/---
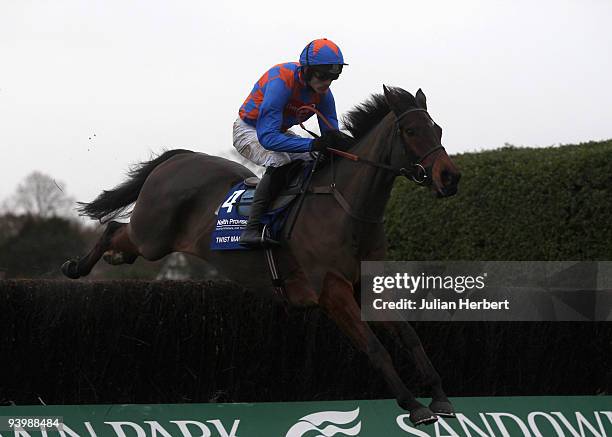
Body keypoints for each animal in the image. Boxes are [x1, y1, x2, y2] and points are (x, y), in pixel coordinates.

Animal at [64, 86, 462, 426]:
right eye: (411, 131)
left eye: (438, 129)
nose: (450, 177)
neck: (346, 206)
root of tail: (179, 158)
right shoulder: (332, 291)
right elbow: (375, 348)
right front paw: (414, 406)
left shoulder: (367, 284)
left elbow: (409, 335)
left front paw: (440, 397)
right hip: (152, 236)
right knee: (114, 228)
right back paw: (75, 266)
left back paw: (112, 259)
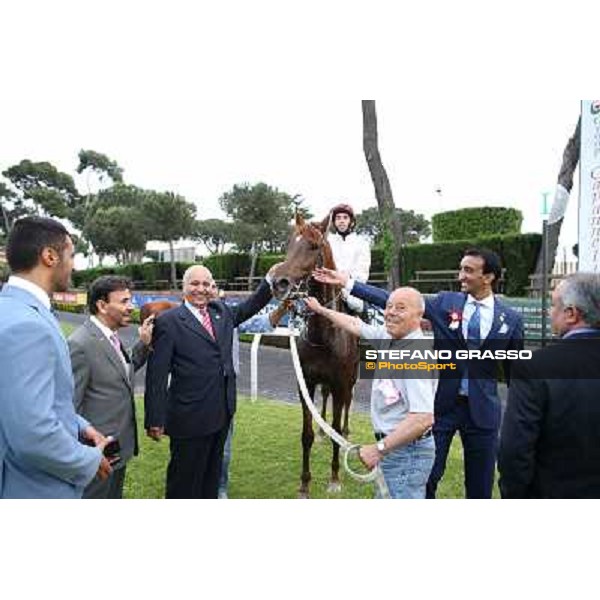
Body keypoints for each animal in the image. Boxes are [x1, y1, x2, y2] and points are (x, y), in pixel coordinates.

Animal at [274, 214, 360, 496]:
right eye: (289, 244)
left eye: (313, 246)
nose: (278, 282)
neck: (324, 336)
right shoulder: (306, 384)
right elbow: (307, 434)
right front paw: (304, 484)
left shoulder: (341, 382)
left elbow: (336, 426)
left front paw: (334, 478)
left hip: (350, 381)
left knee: (346, 405)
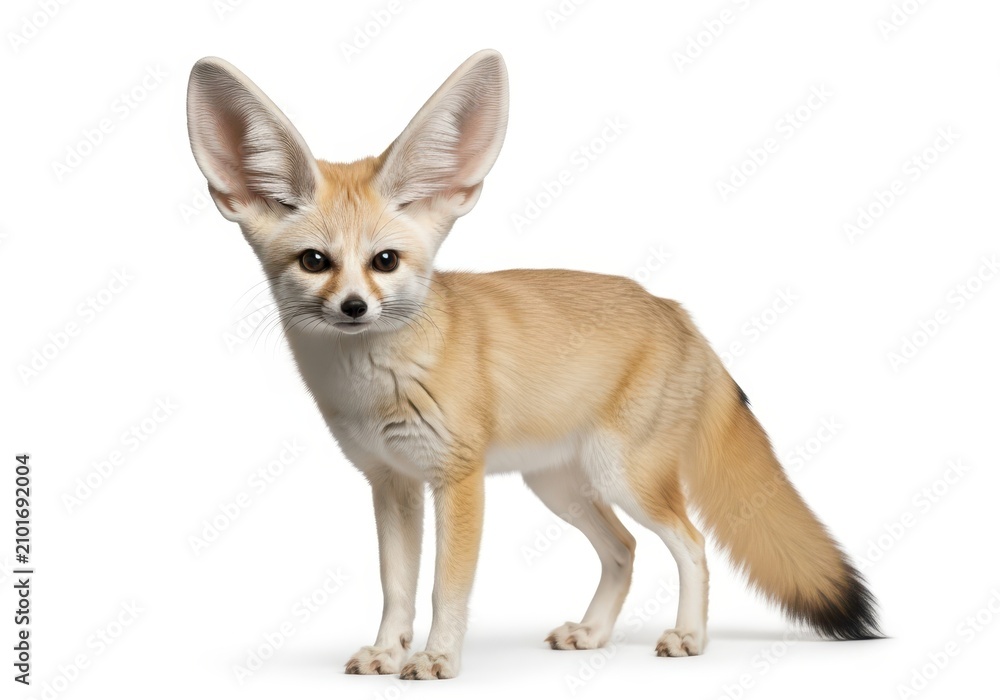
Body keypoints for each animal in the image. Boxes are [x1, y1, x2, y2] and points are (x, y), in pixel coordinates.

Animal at [186, 49, 880, 680]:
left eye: (384, 261)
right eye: (315, 262)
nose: (354, 308)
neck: (376, 388)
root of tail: (674, 309)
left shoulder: (457, 479)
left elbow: (445, 587)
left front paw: (438, 658)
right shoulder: (391, 483)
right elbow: (397, 587)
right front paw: (387, 653)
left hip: (624, 477)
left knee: (693, 543)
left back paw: (689, 636)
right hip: (562, 488)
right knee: (624, 549)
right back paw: (594, 633)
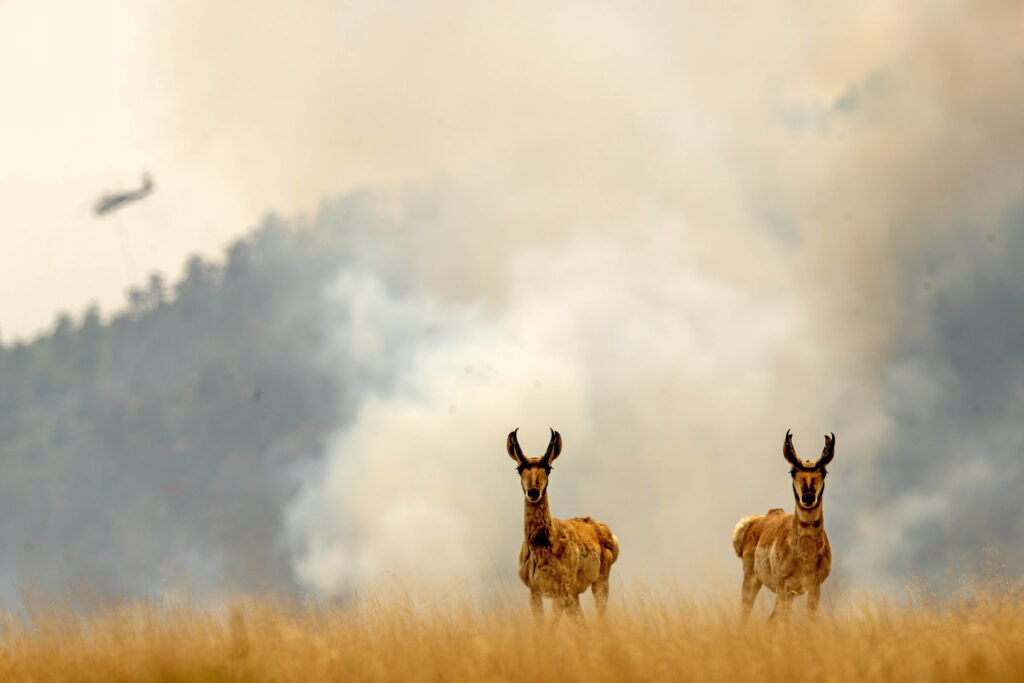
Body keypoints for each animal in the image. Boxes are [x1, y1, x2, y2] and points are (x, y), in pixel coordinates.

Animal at [506, 428, 619, 620]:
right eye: (519, 468)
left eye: (548, 467)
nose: (533, 492)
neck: (542, 543)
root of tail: (601, 527)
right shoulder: (535, 592)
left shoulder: (560, 592)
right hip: (574, 595)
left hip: (599, 584)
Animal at [732, 430, 835, 620]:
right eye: (792, 471)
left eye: (824, 471)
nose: (808, 497)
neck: (804, 554)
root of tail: (755, 521)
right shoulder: (784, 587)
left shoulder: (813, 588)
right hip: (753, 580)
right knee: (745, 613)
\---
INSTRUCTIONS TO FOLLOW :: Wherever a picture appears in the records, omit it, and transcribe everything else exactly.

SOLUTION TO THIS PROBLEM ::
Body keypoints for each animal in the image. Boxes are [x1, y1, x2, y2] and points are (x, y), in pixel coordinates.

Animal at [64, 86, 462, 426]:
right eye: (411, 131)
left eye: (438, 129)
nose: (450, 177)
neck: (346, 206)
root of tail: (179, 158)
right shoulder: (332, 291)
right elbow: (375, 348)
right front paw: (414, 406)
left shoulder: (367, 284)
left elbow: (409, 335)
left front paw: (440, 397)
right hip: (152, 236)
right knee: (114, 228)
right back paw: (75, 266)
left back paw: (112, 259)
Body keypoints for each animal in the image. Boxes are [x1, y1, x2, y2] and points are (x, y), in pixel coordinates.

Animal at [274, 214, 360, 496]:
right eye: (289, 244)
left eye: (313, 246)
nose: (278, 282)
neck: (324, 336)
right shoulder: (306, 384)
right elbow: (307, 434)
right front paw: (304, 484)
left shoulder: (341, 382)
left elbow: (336, 426)
left front paw: (334, 478)
left hip: (350, 381)
left knee: (346, 405)
Body keypoints for each animal in the image. Boxes are [x1, y1, x2, y2] and points are (x, y), in pixel coordinates.

Animal at [186, 49, 880, 680]:
left eye: (384, 261)
right eye: (315, 262)
nose: (354, 308)
neck: (376, 388)
root of tail: (674, 309)
left shoulder: (457, 479)
left elbow: (445, 587)
left front paw: (438, 658)
right shoulder: (391, 483)
right elbow: (397, 587)
right front paw: (387, 653)
left hip: (624, 477)
left knee: (693, 543)
left back paw: (689, 636)
right hip: (562, 488)
right knee: (624, 549)
right back paw: (594, 633)
Body keypoints for each animal in the image. Boxes are [x1, y1, x2, y2] and points are (x, y), in pixel coordinates.

Animal at [506, 428, 619, 620]:
right eye: (519, 468)
left eye: (548, 467)
nose: (533, 492)
neck: (542, 543)
root of tail: (601, 527)
right shoulder: (535, 592)
left shoulder: (560, 592)
right hip: (574, 595)
left hip: (599, 584)
Animal at [732, 430, 835, 620]:
right eye: (792, 471)
left eye: (824, 471)
nose: (808, 497)
neck: (804, 554)
root of tail: (755, 521)
right shoulder: (784, 587)
left shoulder: (813, 588)
right hip: (753, 580)
right knee: (745, 613)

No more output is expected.